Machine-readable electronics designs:
:::

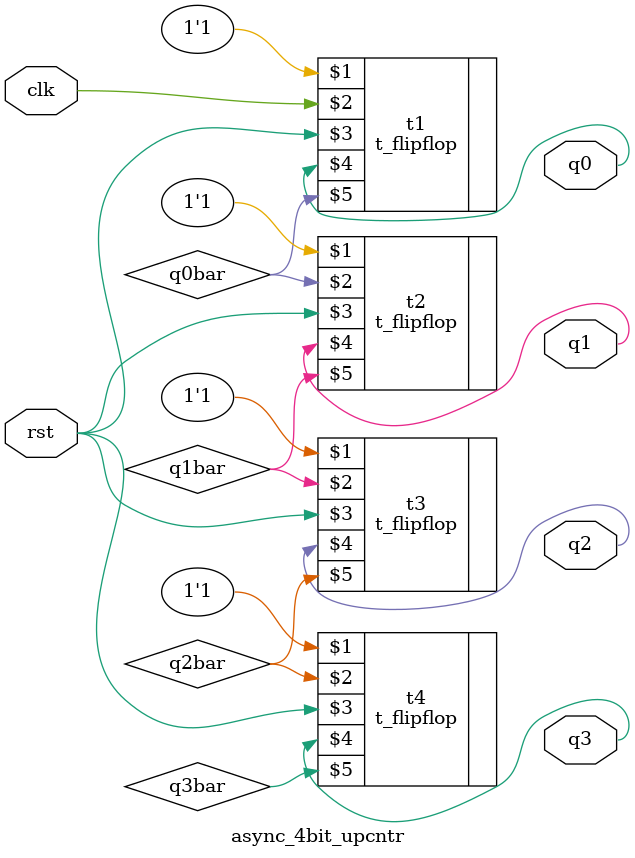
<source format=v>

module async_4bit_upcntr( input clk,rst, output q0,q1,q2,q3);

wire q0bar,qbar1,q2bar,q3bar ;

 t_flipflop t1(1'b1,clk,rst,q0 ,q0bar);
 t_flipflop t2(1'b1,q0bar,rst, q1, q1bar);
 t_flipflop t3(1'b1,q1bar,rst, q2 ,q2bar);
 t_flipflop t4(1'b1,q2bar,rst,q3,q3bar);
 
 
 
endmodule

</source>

:::

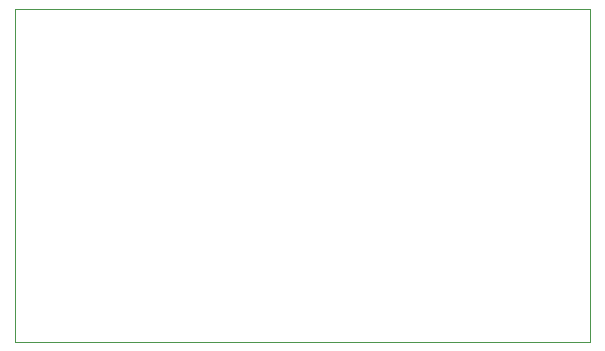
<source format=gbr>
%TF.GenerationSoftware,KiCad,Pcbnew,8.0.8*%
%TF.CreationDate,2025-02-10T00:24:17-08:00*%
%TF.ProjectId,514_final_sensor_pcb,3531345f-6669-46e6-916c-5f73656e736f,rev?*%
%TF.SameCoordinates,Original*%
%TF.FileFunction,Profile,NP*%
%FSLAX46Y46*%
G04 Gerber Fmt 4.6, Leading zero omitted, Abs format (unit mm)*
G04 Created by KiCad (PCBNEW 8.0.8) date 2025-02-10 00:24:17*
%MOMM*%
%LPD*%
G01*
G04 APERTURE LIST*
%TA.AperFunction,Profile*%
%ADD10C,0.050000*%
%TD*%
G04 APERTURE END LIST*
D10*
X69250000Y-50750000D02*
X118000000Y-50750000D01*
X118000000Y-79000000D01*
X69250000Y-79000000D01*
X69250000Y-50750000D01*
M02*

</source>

:::

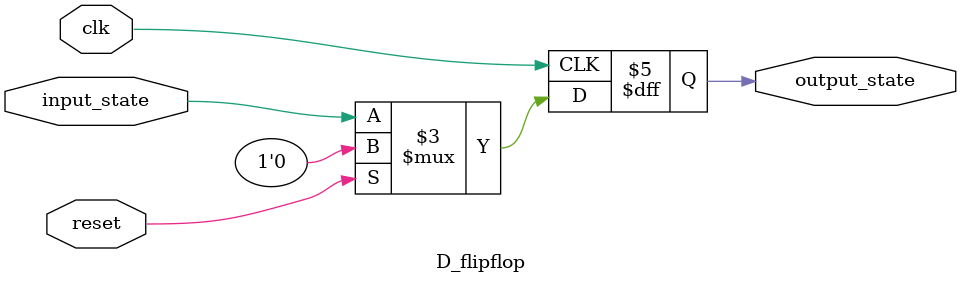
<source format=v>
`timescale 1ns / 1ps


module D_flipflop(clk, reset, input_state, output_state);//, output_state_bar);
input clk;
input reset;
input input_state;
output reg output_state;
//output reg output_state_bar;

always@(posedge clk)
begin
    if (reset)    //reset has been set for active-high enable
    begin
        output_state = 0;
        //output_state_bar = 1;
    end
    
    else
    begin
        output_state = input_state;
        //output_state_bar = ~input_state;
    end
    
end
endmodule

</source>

:::

• _TASK DETAILS_
Out of the records above, pull each line containing the word "LIST".

• _OUTPUT BELOW_
G04 APERTURE LIST*
G04 APERTURE END LIST*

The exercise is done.